── Input data

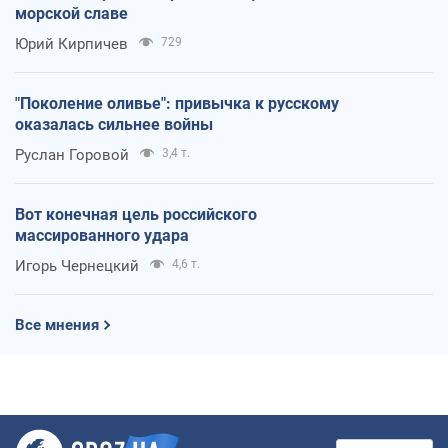
морской славе
Юрий Кирпичев
729
"Поколение оливье": привычка к русскому
оказалась сильнее войны
Руслан Горовой
3,4 т.
Вот конечная цель российского
массированного удара
Игорь Чернецкий
4,6 т.
Все мнения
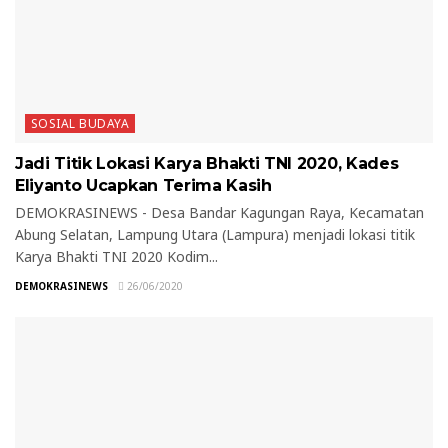
SOSIAL BUDAYA
Jadi Titik Lokasi Karya Bhakti TNI 2020, Kades
Eliyanto Ucapkan Terima Kasih
DEMOKRASINEWS - Desa Bandar Kagungan Raya, Kecamatan
Abung Selatan, Lampung Utara (Lampura) menjadi lokasi titik
Karya Bhakti TNI 2020 Kodim...
DEMOKRASINEWS
26/06/2020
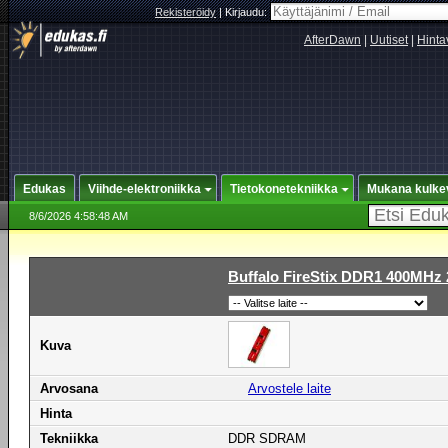
Rekisteröidy
|
Kirjaudu:
AfterDawn
|
Uutiset
|
Hinta
Edukas
Viihde-elektroniikka
Tietokonetekniikka
Mukana kulke
8/6/2026 4:58:48 AM
Buffalo FireStix DDR1 400MHz
Kuva
Arvosana
Arvostele laite
Hinta
Tekniikka
DDR SDRAM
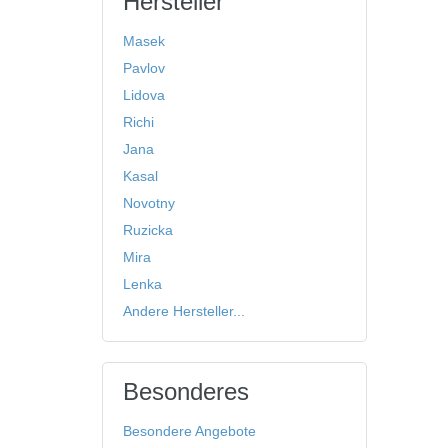
Hersteller
Masek
Pavlov
Lidova
Richi
Jana
Kasal
Novotny
Ruzicka
Mira
Lenka
Andere Hersteller...
Besonderes
Besondere Angebote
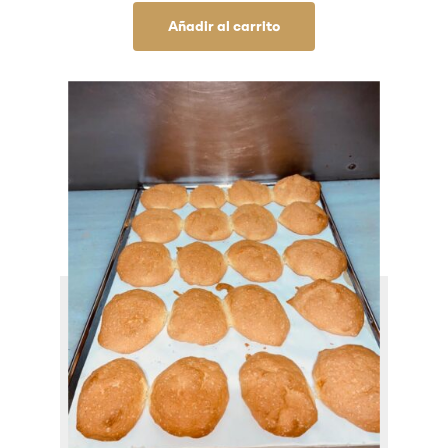
Añadir al carrito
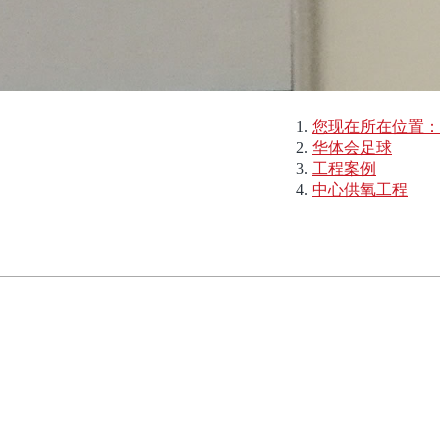
您现在所在位置：
华体会足球
工程案例
中心供氧工程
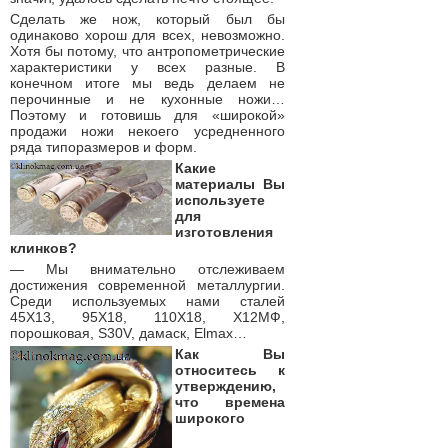
Сделать же нож, который был бы
одинаково хорош для всех, невозможно.
Хотя бы потому, что антропометрические
характеристики у всех разные. В
конечном итоге мы ведь делаем не
перочинные и не кухонные ножи…
Поэтому и готовишь для «широкой»
продажи ножи некоего усредненного
ряда типоразмеров и форм.
Какие
материалы Вы
используете
для
изготовления
клинков?
— Мы внимательно отслеживаем
достижения современной металлургии.
Среди используемых нами сталей
45Х13, 95Х18, 110Х18, Х12МФ,
порошковая, S30V, дамаск, Elmax…
Как Вы
относитесь к
утверждению,
что времена
широкого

────

• _Your goal_
Among the entries above, some lines may hold the string "Karya". State how many, and give nothing but the number.

• _Result_
2